To gather with your fellow geeks, you’ll want to head to The Coffee Groundz at 2503 Bagby at McGowan this Friday, October 2nd. Parking is pretty open at seven, when people first start to show up, and gets a little more crowded after eight. There’s plenty of street parking, just make sure you don’t do it in front of the Coffee Groundz on McGowan, as they tend to tow. Just ask in IRC. Geek Gatherings are a place for people like us to get together to share news, ideas, stories, or sometimes just space, within comfortable reach of food, caffeiene, wifi and a solid assortment of adult beverages.

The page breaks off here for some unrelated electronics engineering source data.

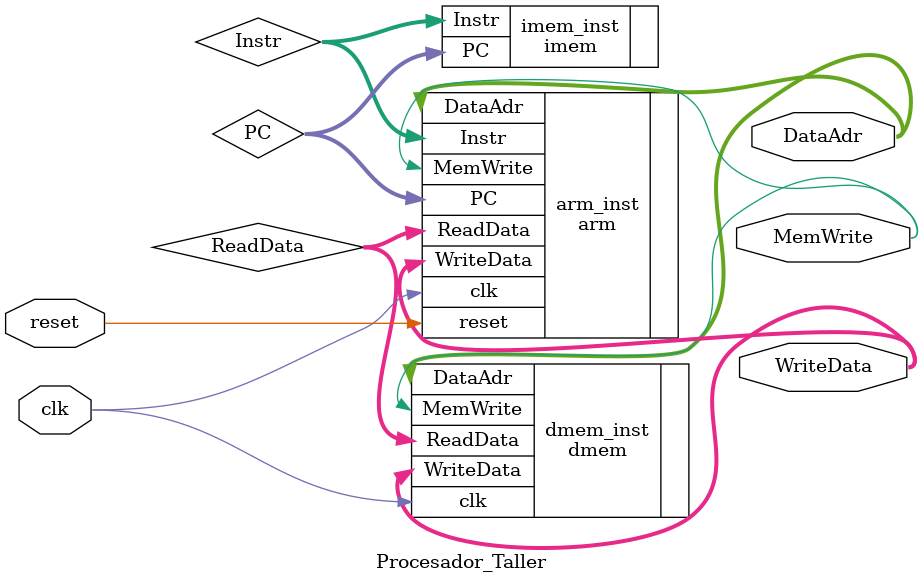
<source format=sv>
module Procesador_Taller(
  input logic clk, reset,
  output logic [31:0] WriteData, DataAdr,
  output logic MemWrite
);

  logic [31:0] PC, Instr, ReadData;

  // Instantiate processor and memories
  arm arm_inst (
    .clk(clk),
    .reset(reset),
    .PC(PC),
    .Instr(Instr),
    .MemWrite(MemWrite),
    .DataAdr(DataAdr),
    .WriteData(WriteData),
    .ReadData(ReadData)
  );

  imem imem_inst (
    .PC(PC),
    .Instr(Instr)
  );

  dmem dmem_inst (
    .clk(clk),
    .MemWrite(MemWrite),
    .DataAdr(DataAdr),
    .WriteData(WriteData),
    .ReadData(ReadData)
  );

endmodule

</source>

Laptops and gadgets are welcome, but not required. I’ll bring along some different incarnations of the Arduino for those who want to get their hands dirty with physical computing. I don’t know if Jay has messed around with his Arduino kit yet, Jay, but you could always bring it along in case anyone wanted to see what one looks like before its born.

Check our website, www.geekradio.com for details and directions to October’s Geek Gathering, as well as for some great pics of last month’s event.

If I get lucky with UPS, I may have an oscilloscope kit on hand that we can help bring into the world… Even if it doesn’t, I’ll still try to find an excuse to mix molten metal with general geekery, pending any applicable fire codes. I guess we’ll see this Friday.

Either way, that’s it for the birth of a language that just won’t die and that’s that for BarretTime.